By PEDRO AGOSTO in Luanda

ONE of the longest reigns by a ruling party in the continent is facing a rare threat as Angola heads towards the next general elections scheduled for 2022.

If murmurs are anything to go by, this could prove a platform for the once-powerful José Eduardo dos Santos family to bounce back after recent years of friction with the new leadership.

It is for the first time the People’s Movement for the Liberation of Angola (MPLA) might have to look over its shoulder since coming to power at independence from Portugal in 1975.

A receding economy and factionalism within the governing party as well as the disgruntlement among the populace in a country’s whose economy is too reliant on the fragile oil industry are among major challenges MPLA is faced with currently.

Current President, Joao Lourenco ascended to the helm in 2017 with the promise of delivering an economic miracle but almost four years into his term, his reign has experienced mixed fortunes but has largely been disappointing on the economic front.

Among parties that have hinted at a coalition include the main opposition National Union for the Total Independence of Angola (UNITA), which has been MPLA’s main rival since independence.
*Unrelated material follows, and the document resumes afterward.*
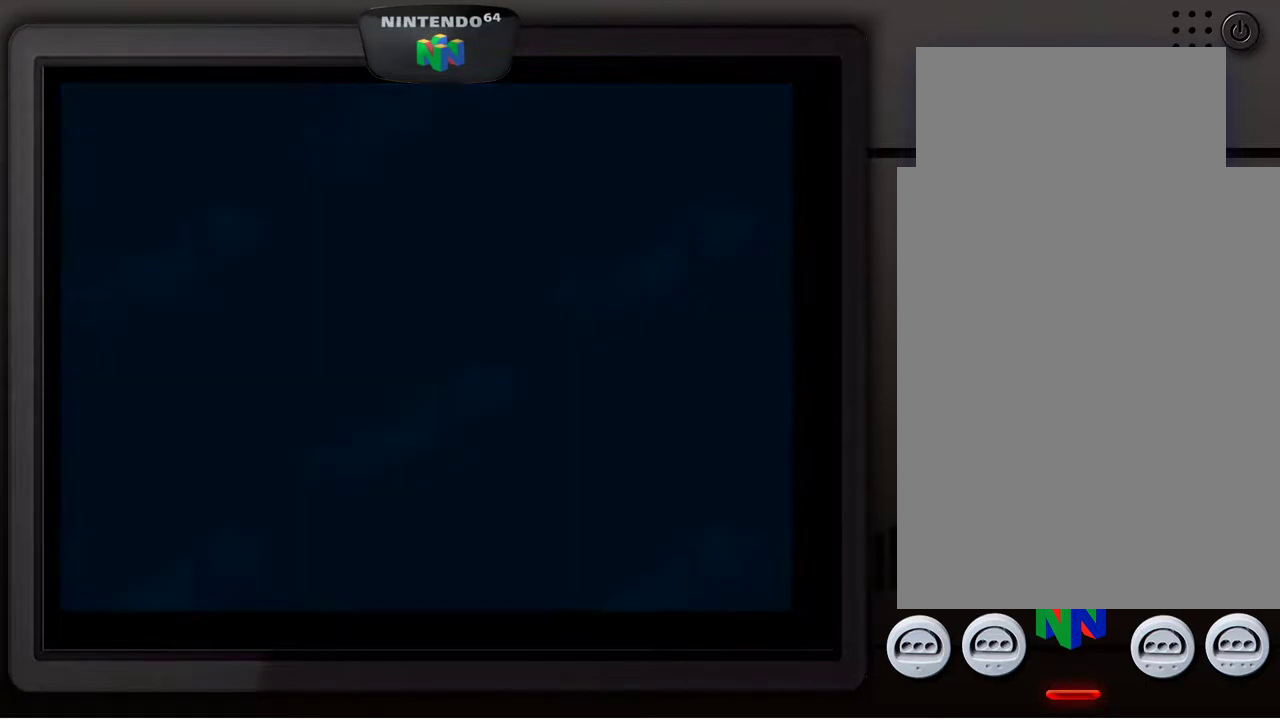
{"buttons": [], "left_stick": "center", "events": []}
Others are the Democratic Bloc and PRA-JA Servir Angola, with the alliance scheduled to participate as the United Patriotic Front (UPF).
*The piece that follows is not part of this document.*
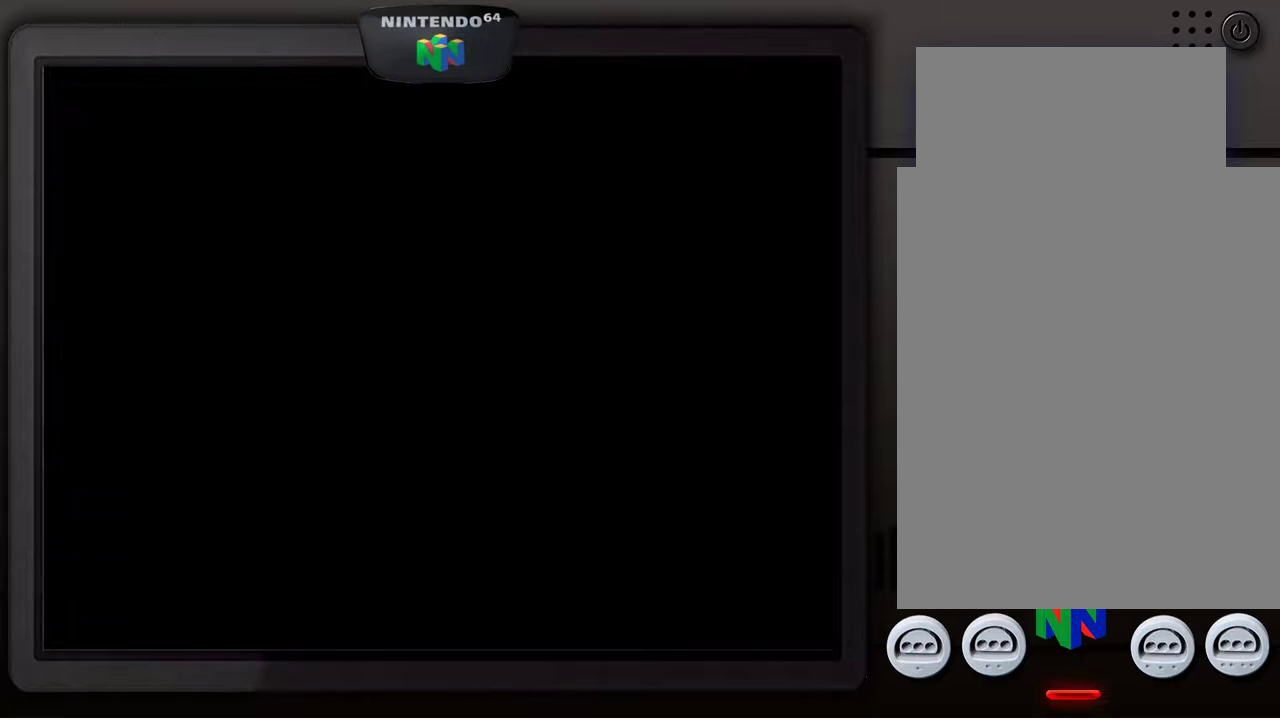
{"buttons": [], "left_stick": "center", "events": []}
Adalberto Costa Junior, the UNITA president, is touted as the flag bearer of the alliance in the presidential poll, ahead fellow prominent opposition politicians Justino Pinto de Andrade and Abel Chivukuvuku.

The latter two head the Democratic Bloc and PRA-JA respectively.

In what might be one of the most astonishing twists in Angolan history, there are murmurs Isabel dos Santos, could be open to the idea of being among leaders of the alliance.

She is the most prominent of the former president, Jose Eduardo dos Santos, who led Angola for 36 years before the election of Lourenco.

Relations between the current administration and the dos Santos family are strained following Lourenco’s anti-corruption crusade is targeting his predecessor’s allies.

Isabel is involved in a bitter battle with the government, which has frozen her assets- she was once Africa’s richest woman with assets valued at US$3,5 billion- and wants her to answer to charges of corruption.

However, analysts pointed out chances of her seeking political office were remote.

“That is highly unlikely as she is pre-occupied with her legal battles. Also, a return to Angola could spark her arrest,” analyst Maico Borba, said.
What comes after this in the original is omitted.